--- Task directions ---
Return every entry exactly as written, with the pictures removed.

----

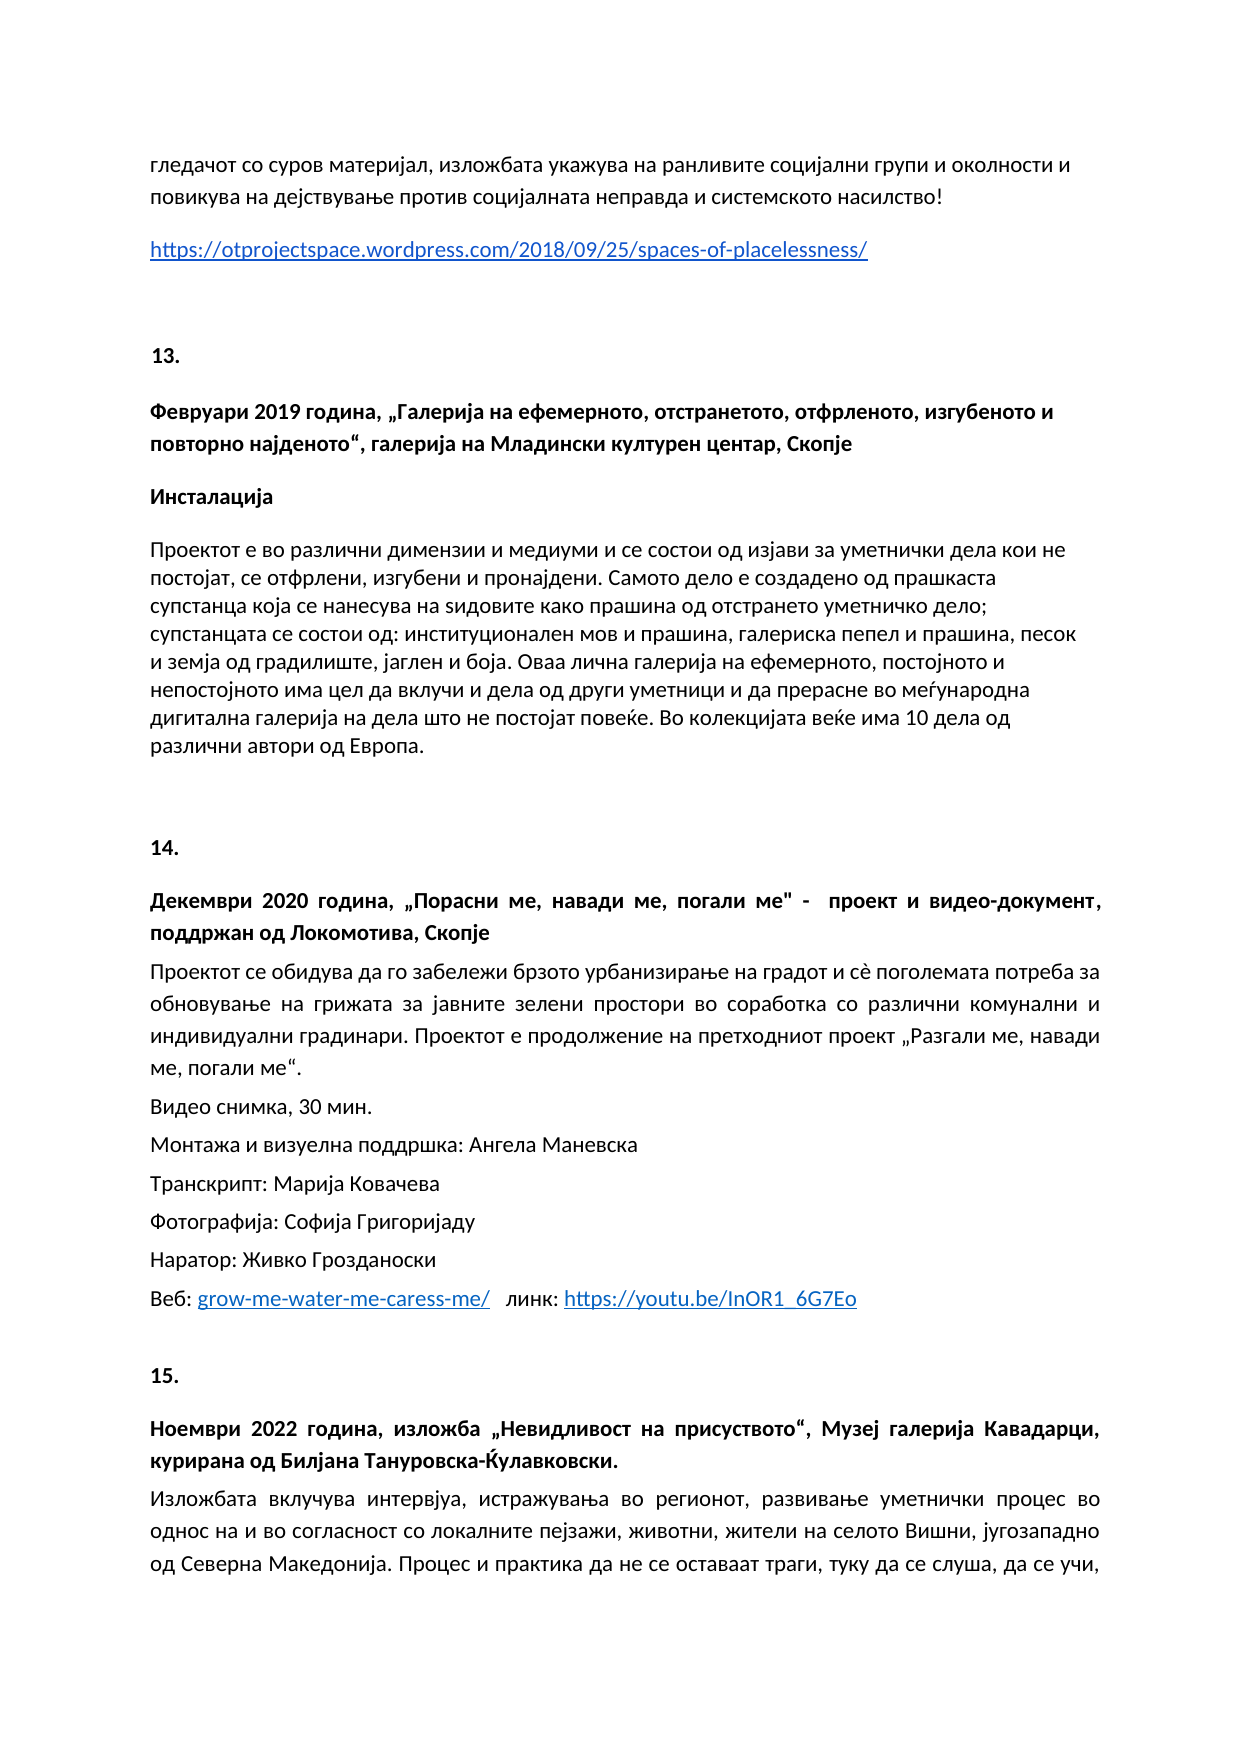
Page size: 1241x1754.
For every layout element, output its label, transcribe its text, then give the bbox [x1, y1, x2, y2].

text Февруари 2019 година, „Галерија на ефемерното, отстранетото, отфрленото, изгубеното и повторно најденото“, галерија на Младински културен центар, Скопје [150, 397, 1090, 457]
text Транскрипт: Марија Ковачева [150, 1169, 1101, 1197]
text Проектот е во различни димензии и медиуми и се состои од изјави за уметнички дела кои не постојат, се отфрлени, изгубени и пронајдени. Самото дело е создадено од прашкаста супстанца која се нанесува на ѕидовите како прашина од отстрането уметничко дело; супстанцата се состои од: институционален мов и прашина, галериска пепел и прашина, песок и земја од градилиште, јаглен и боја. Оваа лична галерија на ефемерното, постојното и непостојното има цел да вклучи и дела од други уметници и да прерасне во меѓународна дигитална галерија на дела што не постојат повеќе. Во колекцијата веќе има 10 дела од различни автори од Европа. [150, 535, 1090, 759]
text Веб: grow-me-water-me-caress-me/ линк: https://youtu.be/InOR1_6G7Eo [150, 1284, 1101, 1312]
text Декември 2020 година, „Порасни ме, навади ме, погали ме" - проект и видео-документ, поддржан од Локомотива, Скопје [150, 886, 1101, 946]
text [150, 1484, 1101, 1577]
text Инсталација [150, 482, 1090, 510]
text Наратор: Живко Грозданоски [150, 1246, 1101, 1273]
text Монтажа и визуелна поддршка: Ангела Маневска [150, 1130, 1101, 1158]
text 15. [150, 1361, 1090, 1389]
text Фотографија: Софија Григоријаду [150, 1207, 1101, 1235]
text 13. [151, 341, 1090, 369]
text Ноември 2022 година, изложба „Невидливост на присуството“, Музеј галерија Кавадарци, курирана од Билјана Тануровска-Ќулавковски. [150, 1414, 1101, 1474]
text https://otprojectspace.wordpress.com/2018/09/25/spaces-of-placelessness/ [150, 235, 1090, 263]
text Проектот се обидува да го забележи брзото урбанизирање на градот и сè поголемата потреба за обновување на грижата за јавните зелени простори во соработка со различни комунални и индивидуални градинари. Проектот е продолжение на претходниот проект „Разгали ме, навади ме, погали ме“. [150, 957, 1101, 1081]
text Видео снимка, 30 мин. [150, 1092, 1101, 1120]
text 14. [150, 833, 1090, 861]
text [150, 150, 1090, 210]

----

--- Your response ---
Page size: 1241x1754.
For every layout element, output its label, transcribe its text, then give the bbox [x1, y1, x2, y2].

text Февруари 2019 година, „Галерија на ефемерното, отстранетото, отфрленото, изгубеното и повторно најденото“, галерија на Младински културен центар, Скопје [150, 397, 1090, 457]
text Транскрипт: Марија Ковачева [150, 1169, 1101, 1197]
text Проектот е во различни димензии и медиуми и се состои од изјави за уметнички дела кои не постојат, се отфрлени, изгубени и пронајдени. Самото дело е создадено од прашкаста супстанца која се нанесува на ѕидовите како прашина од отстрането уметничко дело; супстанцата се состои од: институционален мов и прашина, галериска пепел и прашина, песок и земја од градилиште, јаглен и боја. Оваа лична галерија на ефемерното, постојното и непостојното има цел да вклучи и дела од други уметници и да прерасне во меѓународна дигитална галерија на дела што не постојат повеќе. Во колекцијата веќе има 10 дела од различни автори од Европа. [150, 535, 1090, 759]
text Веб: grow-me-water-me-caress-me/ линк: https://youtu.be/InOR1_6G7Eo [150, 1284, 1101, 1312]
text Декември 2020 година, „Порасни ме, навади ме, погали ме" - проект и видео-документ, поддржан од Локомотива, Скопје [150, 886, 1101, 946]
text [150, 1484, 1101, 1577]
text Инсталација [150, 482, 1090, 510]
text Наратор: Живко Грозданоски [150, 1246, 1101, 1273]
text Монтажа и визуелна поддршка: Ангела Маневска [150, 1130, 1101, 1158]
text 15. [150, 1361, 1090, 1389]
text Фотографија: Софија Григоријаду [150, 1207, 1101, 1235]
text 13. [151, 341, 1090, 369]
text Ноември 2022 година, изложба „Невидливост на присуството“, Музеј галерија Кавадарци, курирана од Билјана Тануровска-Ќулавковски. [150, 1414, 1101, 1474]
text https://otprojectspace.wordpress.com/2018/09/25/spaces-of-placelessness/ [150, 235, 1090, 263]
text Проектот се обидува да го забележи брзото урбанизирање на градот и сè поголемата потреба за обновување на грижата за јавните зелени простори во соработка со различни комунални и индивидуални градинари. Проектот е продолжение на претходниот проект „Разгали ме, навади ме, погали ме“. [150, 957, 1101, 1081]
text Видео снимка, 30 мин. [150, 1092, 1101, 1120]
text 14. [150, 833, 1090, 861]
text [150, 150, 1090, 210]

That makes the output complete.